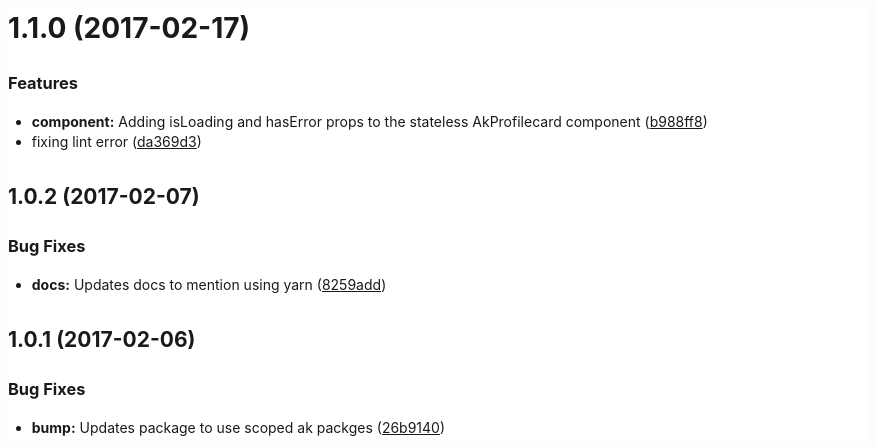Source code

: 

<a name="1.1.0"></a>
# 1.1.0 (2017-02-17)


### Features

* **component:** Adding isLoading and hasError props to the stateless AkProfilecard component ([b988ff8](https://bitbucket.org/atlassian/atlaskit/commits/b988ff8))
* fixing lint error ([da369d3](https://bitbucket.org/atlassian/atlaskit/commits/da369d3))



<a name="1.0.2"></a>
## 1.0.2 (2017-02-07)


### Bug Fixes

* **docs:** Updates docs to mention using yarn ([8259add](https://bitbucket.org/atlassian/atlaskit/commits/8259add))



<a name="1.0.1"></a>
## 1.0.1 (2017-02-06)


### Bug Fixes

* **bump:** Updates package to use scoped ak packges ([26b9140](https://bitbucket.org/atlassian/atlaskit/commits/26b9140))



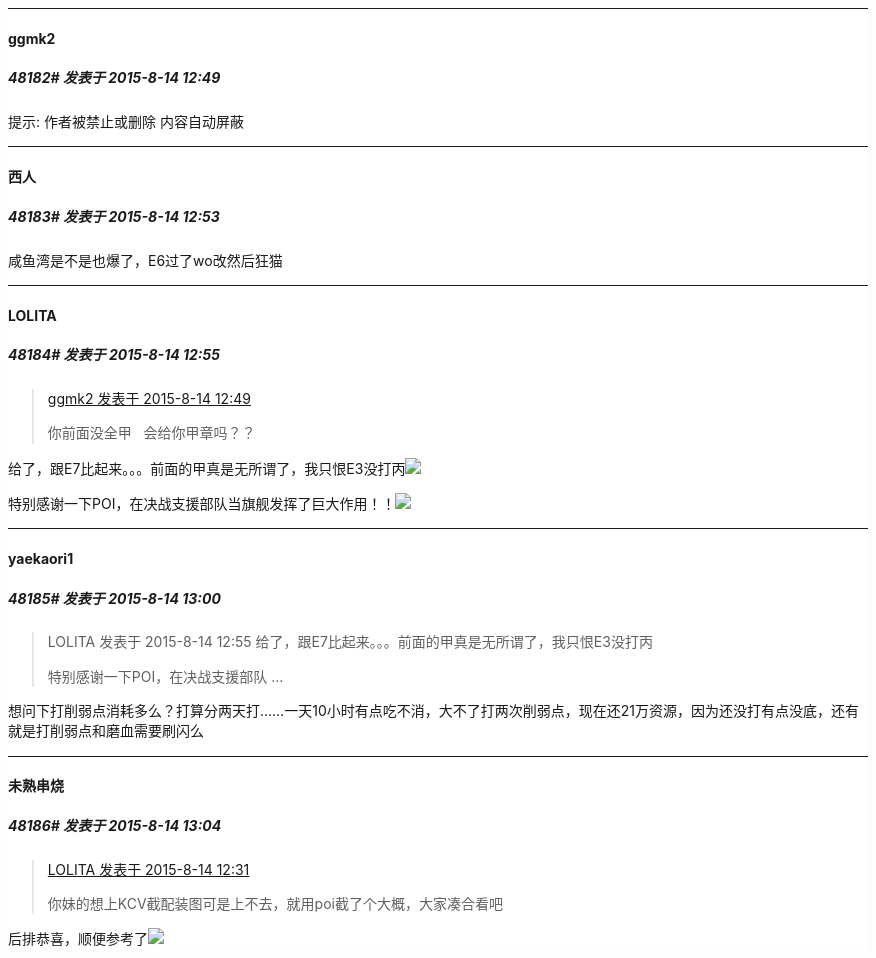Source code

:
*****

####  ggmk2  
##### 48182#       发表于 2015-8-14 12:49

提示: 作者被禁止或删除 内容自动屏蔽


*****

####  西人  
##### 48183#       发表于 2015-8-14 12:53


咸鱼湾是不是也爆了，E6过了wo改然后狂猫


*****

####  LOLITA  
##### 48184#       发表于 2015-8-14 12:55


<blockquote><a href="httphttps://bbs.saraba1st.com/2b/forum.php?mod=redirect&amp;goto=findpost&amp;pid=29858160&amp;ptid=930880" target="_blank">ggmk2 发表于 2015-8-14 12:49</a>

你前面没全甲   会给你甲章吗？？</blockquote>
给了，跟E7比起来。。。前面的甲真是无所谓了，我只恨E3没打丙<img src="https://static.saraba1st.com/image/smiley/face/88.gif" referrerpolicy="no-referrer">


特别感谢一下POI，在决战支援部队当旗舰发挥了巨大作用！！<img src="https://static.saraba1st.com/image/smiley/face/13.gif" referrerpolicy="no-referrer">


*****

####  yaekaori1  
##### 48185#       发表于 2015-8-14 13:00


<blockquote>LOLITA 发表于 2015-8-14 12:55
给了，跟E7比起来。。。前面的甲真是无所谓了，我只恨E3没打丙


特别感谢一下POI，在决战支援部队 ...</blockquote>
想问下打削弱点消耗多么？打算分两天打……一天10小时有点吃不消，大不了打两次削弱点，现在还21万资源，因为还没打有点没底，还有就是打削弱点和磨血需要刷闪么


*****

####  未熟串烧  
##### 48186#       发表于 2015-8-14 13:04


<blockquote><a href="httphttps://bbs.saraba1st.com/2b/forum.php?mod=redirect&amp;goto=findpost&amp;pid=29857999&amp;ptid=930880" target="_blank">LOLITA 发表于 2015-8-14 12:31</a>

你妹的想上KCV截配装图可是上不去，就用poi截了个大概，大家凑合看吧</blockquote>
后排恭喜，顺便参考了<img src="https://static.saraba1st.com/image/smiley/face/05.gif" referrerpolicy="no-referrer">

┄┄┄┄┄┄

== What is required ==
How many of the lines above contain the string "static"? Case matters, and give only the number.

== Exercise solution ==
3